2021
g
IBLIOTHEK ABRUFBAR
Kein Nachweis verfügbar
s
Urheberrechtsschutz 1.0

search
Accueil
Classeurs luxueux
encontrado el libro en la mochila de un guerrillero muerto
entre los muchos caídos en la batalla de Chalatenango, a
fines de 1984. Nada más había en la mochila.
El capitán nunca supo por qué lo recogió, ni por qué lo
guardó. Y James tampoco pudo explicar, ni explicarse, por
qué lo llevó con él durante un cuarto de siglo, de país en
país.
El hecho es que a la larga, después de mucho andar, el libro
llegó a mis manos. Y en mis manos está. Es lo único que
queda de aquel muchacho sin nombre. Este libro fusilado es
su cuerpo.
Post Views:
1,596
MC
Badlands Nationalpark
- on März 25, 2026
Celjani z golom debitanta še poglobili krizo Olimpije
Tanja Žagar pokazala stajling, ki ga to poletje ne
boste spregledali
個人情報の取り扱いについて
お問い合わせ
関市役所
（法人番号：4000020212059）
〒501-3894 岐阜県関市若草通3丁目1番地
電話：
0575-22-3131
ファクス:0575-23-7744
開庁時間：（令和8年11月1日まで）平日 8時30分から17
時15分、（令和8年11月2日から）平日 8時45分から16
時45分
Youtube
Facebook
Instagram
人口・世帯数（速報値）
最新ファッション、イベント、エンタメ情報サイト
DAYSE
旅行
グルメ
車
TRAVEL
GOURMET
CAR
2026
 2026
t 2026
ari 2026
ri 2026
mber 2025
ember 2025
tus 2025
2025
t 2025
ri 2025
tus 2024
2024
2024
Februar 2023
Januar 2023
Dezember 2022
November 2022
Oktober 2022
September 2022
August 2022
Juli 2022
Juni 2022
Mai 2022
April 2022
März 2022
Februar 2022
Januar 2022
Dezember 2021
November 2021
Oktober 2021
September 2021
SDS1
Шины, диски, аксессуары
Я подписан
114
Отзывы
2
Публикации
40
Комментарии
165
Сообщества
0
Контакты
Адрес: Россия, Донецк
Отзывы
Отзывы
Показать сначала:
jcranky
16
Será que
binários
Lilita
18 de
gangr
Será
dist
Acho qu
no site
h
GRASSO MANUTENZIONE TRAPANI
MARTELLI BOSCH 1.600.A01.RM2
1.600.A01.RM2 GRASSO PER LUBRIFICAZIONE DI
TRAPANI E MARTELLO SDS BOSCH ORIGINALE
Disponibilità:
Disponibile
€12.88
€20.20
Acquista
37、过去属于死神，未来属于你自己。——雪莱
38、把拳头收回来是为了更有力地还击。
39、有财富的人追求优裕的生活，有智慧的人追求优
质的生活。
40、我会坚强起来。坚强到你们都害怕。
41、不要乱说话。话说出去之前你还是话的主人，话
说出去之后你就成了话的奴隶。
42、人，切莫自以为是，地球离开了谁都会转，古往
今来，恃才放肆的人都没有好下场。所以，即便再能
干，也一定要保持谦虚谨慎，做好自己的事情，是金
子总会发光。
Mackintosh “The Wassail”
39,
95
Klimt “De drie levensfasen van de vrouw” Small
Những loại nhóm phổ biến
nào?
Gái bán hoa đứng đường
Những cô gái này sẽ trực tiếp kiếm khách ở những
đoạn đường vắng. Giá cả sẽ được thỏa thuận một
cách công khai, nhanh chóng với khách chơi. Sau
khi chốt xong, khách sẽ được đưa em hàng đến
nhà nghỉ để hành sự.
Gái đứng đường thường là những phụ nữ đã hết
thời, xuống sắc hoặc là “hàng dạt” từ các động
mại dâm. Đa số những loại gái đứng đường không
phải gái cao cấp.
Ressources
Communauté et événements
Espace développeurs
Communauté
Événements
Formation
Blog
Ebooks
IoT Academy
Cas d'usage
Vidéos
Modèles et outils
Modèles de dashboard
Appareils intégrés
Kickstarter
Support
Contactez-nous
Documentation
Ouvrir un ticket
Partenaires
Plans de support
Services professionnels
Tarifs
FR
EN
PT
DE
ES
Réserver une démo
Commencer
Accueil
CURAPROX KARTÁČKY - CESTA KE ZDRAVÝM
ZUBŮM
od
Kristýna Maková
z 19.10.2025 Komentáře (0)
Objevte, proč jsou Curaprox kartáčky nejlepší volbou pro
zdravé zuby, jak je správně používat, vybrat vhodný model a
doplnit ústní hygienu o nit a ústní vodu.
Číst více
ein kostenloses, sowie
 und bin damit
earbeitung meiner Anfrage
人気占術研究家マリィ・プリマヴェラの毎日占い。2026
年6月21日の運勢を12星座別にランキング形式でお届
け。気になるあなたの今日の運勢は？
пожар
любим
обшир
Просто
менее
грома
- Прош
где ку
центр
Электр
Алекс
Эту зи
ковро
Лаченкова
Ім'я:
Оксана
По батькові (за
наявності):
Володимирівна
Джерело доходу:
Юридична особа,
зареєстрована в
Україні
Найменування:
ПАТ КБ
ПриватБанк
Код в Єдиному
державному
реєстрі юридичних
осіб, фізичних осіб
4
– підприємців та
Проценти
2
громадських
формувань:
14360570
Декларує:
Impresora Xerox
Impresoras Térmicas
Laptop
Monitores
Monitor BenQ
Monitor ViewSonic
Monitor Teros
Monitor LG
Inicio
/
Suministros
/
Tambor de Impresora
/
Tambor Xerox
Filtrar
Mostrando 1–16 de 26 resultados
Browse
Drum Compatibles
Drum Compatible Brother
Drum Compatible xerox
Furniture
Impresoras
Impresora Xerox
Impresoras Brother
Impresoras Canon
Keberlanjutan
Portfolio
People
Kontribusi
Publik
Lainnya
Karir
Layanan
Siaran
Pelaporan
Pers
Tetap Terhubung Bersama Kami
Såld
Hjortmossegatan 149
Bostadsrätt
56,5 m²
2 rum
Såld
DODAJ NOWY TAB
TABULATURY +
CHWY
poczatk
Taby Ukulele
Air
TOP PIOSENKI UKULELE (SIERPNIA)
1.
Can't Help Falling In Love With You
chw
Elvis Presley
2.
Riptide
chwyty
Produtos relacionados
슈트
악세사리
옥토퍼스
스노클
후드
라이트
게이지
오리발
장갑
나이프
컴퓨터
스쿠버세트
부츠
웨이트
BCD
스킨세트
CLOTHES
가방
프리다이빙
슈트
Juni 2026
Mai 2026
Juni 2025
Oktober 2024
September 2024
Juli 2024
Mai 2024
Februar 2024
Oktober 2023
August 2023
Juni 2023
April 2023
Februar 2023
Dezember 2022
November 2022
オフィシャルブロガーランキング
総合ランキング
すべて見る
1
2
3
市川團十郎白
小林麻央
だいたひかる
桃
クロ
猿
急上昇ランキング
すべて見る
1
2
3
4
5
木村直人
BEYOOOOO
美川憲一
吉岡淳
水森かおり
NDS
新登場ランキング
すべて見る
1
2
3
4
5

▶ **What the task requires**
Your task is to copy every record exactly.

▶ **Result**
2021
g
IBLIOTHEK ABRUFBAR
Kein Nachweis verfügbar
s
Urheberrechtsschutz 1.0

search
Accueil
Classeurs luxueux
encontrado el libro en la mochila de un guerrillero muerto
entre los muchos caídos en la batalla de Chalatenango, a
fines de 1984. Nada más había en la mochila.
El capitán nunca supo por qué lo recogió, ni por qué lo
guardó. Y James tampoco pudo explicar, ni explicarse, por
qué lo llevó con él durante un cuarto de siglo, de país en
país.
El hecho es que a la larga, después de mucho andar, el libro
llegó a mis manos. Y en mis manos está. Es lo único que
queda de aquel muchacho sin nombre. Este libro fusilado es
su cuerpo.
Post Views:
1,596
MC
Badlands Nationalpark
- on März 25, 2026
Celjani z golom debitanta še poglobili krizo Olimpije
Tanja Žagar pokazala stajling, ki ga to poletje ne
boste spregledali
個人情報の取り扱いについて
お問い合わせ
関市役所
（法人番号：4000020212059）
〒501-3894 岐阜県関市若草通3丁目1番地
電話：
0575-22-3131
ファクス:0575-23-7744
開庁時間：（令和8年11月1日まで）平日 8時30分から17
時15分、（令和8年11月2日から）平日 8時45分から16
時45分
Youtube
Facebook
Instagram
人口・世帯数（速報値）
最新ファッション、イベント、エンタメ情報サイト
DAYSE
旅行
グルメ
車
TRAVEL
GOURMET
CAR
2026
 2026
t 2026
ari 2026
ri 2026
mber 2025
ember 2025
tus 2025
2025
t 2025
ri 2025
tus 2024
2024
2024
Februar 2023
Januar 2023
Dezember 2022
November 2022
Oktober 2022
September 2022
August 2022
Juli 2022
Juni 2022
Mai 2022
April 2022
März 2022
Februar 2022
Januar 2022
Dezember 2021
November 2021
Oktober 2021
September 2021
SDS1
Шины, диски, аксессуары
Я подписан
114
Отзывы
2
Публикации
40
Комментарии
165
Сообщества
0
Контакты
Адрес: Россия, Донецк
Отзывы
Отзывы
Показать сначала:
jcranky
16
Será que
binários
Lilita
18 de
gangr
Será
dist
Acho qu
no site
h
GRASSO MANUTENZIONE TRAPANI
MARTELLI BOSCH 1.600.A01.RM2
1.600.A01.RM2 GRASSO PER LUBRIFICAZIONE DI
TRAPANI E MARTELLO SDS BOSCH ORIGINALE
Disponibilità:
Disponibile
€12.88
€20.20
Acquista
37、过去属于死神，未来属于你自己。——雪莱
38、把拳头收回来是为了更有力地还击。
39、有财富的人追求优裕的生活，有智慧的人追求优
质的生活。
40、我会坚强起来。坚强到你们都害怕。
41、不要乱说话。话说出去之前你还是话的主人，话
说出去之后你就成了话的奴隶。
42、人，切莫自以为是，地球离开了谁都会转，古往
今来，恃才放肆的人都没有好下场。所以，即便再能
干，也一定要保持谦虚谨慎，做好自己的事情，是金
子总会发光。
Mackintosh “The Wassail”
39,
95
Klimt “De drie levensfasen van de vrouw” Small
Những loại nhóm phổ biến
nào?
Gái bán hoa đứng đường
Những cô gái này sẽ trực tiếp kiếm khách ở những
đoạn đường vắng. Giá cả sẽ được thỏa thuận một
cách công khai, nhanh chóng với khách chơi. Sau
khi chốt xong, khách sẽ được đưa em hàng đến
nhà nghỉ để hành sự.
Gái đứng đường thường là những phụ nữ đã hết
thời, xuống sắc hoặc là “hàng dạt” từ các động
mại dâm. Đa số những loại gái đứng đường không
phải gái cao cấp.
Ressources
Communauté et événements
Espace développeurs
Communauté
Événements
Formation
Blog
Ebooks
IoT Academy
Cas d'usage
Vidéos
Modèles et outils
Modèles de dashboard
Appareils intégrés
Kickstarter
Support
Contactez-nous
Documentation
Ouvrir un ticket
Partenaires
Plans de support
Services professionnels
Tarifs
FR
EN
PT
DE
ES
Réserver une démo
Commencer
Accueil
CURAPROX KARTÁČKY - CESTA KE ZDRAVÝM
ZUBŮM
od
Kristýna Maková
z 19.10.2025 Komentáře (0)
Objevte, proč jsou Curaprox kartáčky nejlepší volbou pro
zdravé zuby, jak je správně používat, vybrat vhodný model a
doplnit ústní hygienu o nit a ústní vodu.
Číst více
ein kostenloses, sowie
 und bin damit
earbeitung meiner Anfrage
人気占術研究家マリィ・プリマヴェラの毎日占い。2026
年6月21日の運勢を12星座別にランキング形式でお届
け。気になるあなたの今日の運勢は？
пожар
любим
обшир
Просто
менее
грома
- Прош
где ку
центр
Электр
Алекс
Эту зи
ковро
Лаченкова
Ім'я:
Оксана
По батькові (за
наявності):
Володимирівна
Джерело доходу:
Юридична особа,
зареєстрована в
Україні
Найменування:
ПАТ КБ
ПриватБанк
Код в Єдиному
державному
реєстрі юридичних
осіб, фізичних осіб
4
– підприємців та
Проценти
2
громадських
формувань:
14360570
Декларує:
Impresora Xerox
Impresoras Térmicas
Laptop
Monitores
Monitor BenQ
Monitor ViewSonic
Monitor Teros
Monitor LG
Inicio
/
Suministros
/
Tambor de Impresora
/
Tambor Xerox
Filtrar
Mostrando 1–16 de 26 resultados
Browse
Drum Compatibles
Drum Compatible Brother
Drum Compatible xerox
Furniture
Impresoras
Impresora Xerox
Impresoras Brother
Impresoras Canon
Keberlanjutan
Portfolio
People
Kontribusi
Publik
Lainnya
Karir
Layanan
Siaran
Pelaporan
Pers
Tetap Terhubung Bersama Kami
Såld
Hjortmossegatan 149
Bostadsrätt
56,5 m²
2 rum
Såld
DODAJ NOWY TAB
TABULATURY +
CHWY
poczatk
Taby Ukulele
Air
TOP PIOSENKI UKULELE (SIERPNIA)
1.
Can't Help Falling In Love With You
chw
Elvis Presley
2.
Riptide
chwyty
Produtos relacionados
슈트
악세사리
옥토퍼스
스노클
후드
라이트
게이지
오리발
장갑
나이프
컴퓨터
스쿠버세트
부츠
웨이트
BCD
스킨세트
CLOTHES
가방
프리다이빙
슈트
Juni 2026
Mai 2026
Juni 2025
Oktober 2024
September 2024
Juli 2024
Mai 2024
Februar 2024
Oktober 2023
August 2023
Juni 2023
April 2023
Februar 2023
Dezember 2022
November 2022
オフィシャルブロガーランキング
総合ランキング
すべて見る
1
2
3
市川團十郎白
小林麻央
だいたひかる
桃
クロ
猿
急上昇ランキング
すべて見る
1
2
3
4
5
木村直人
BEYOOOOO
美川憲一
吉岡淳
水森かおり
NDS
新登場ランキング
すべて見る
1
2
3
4
5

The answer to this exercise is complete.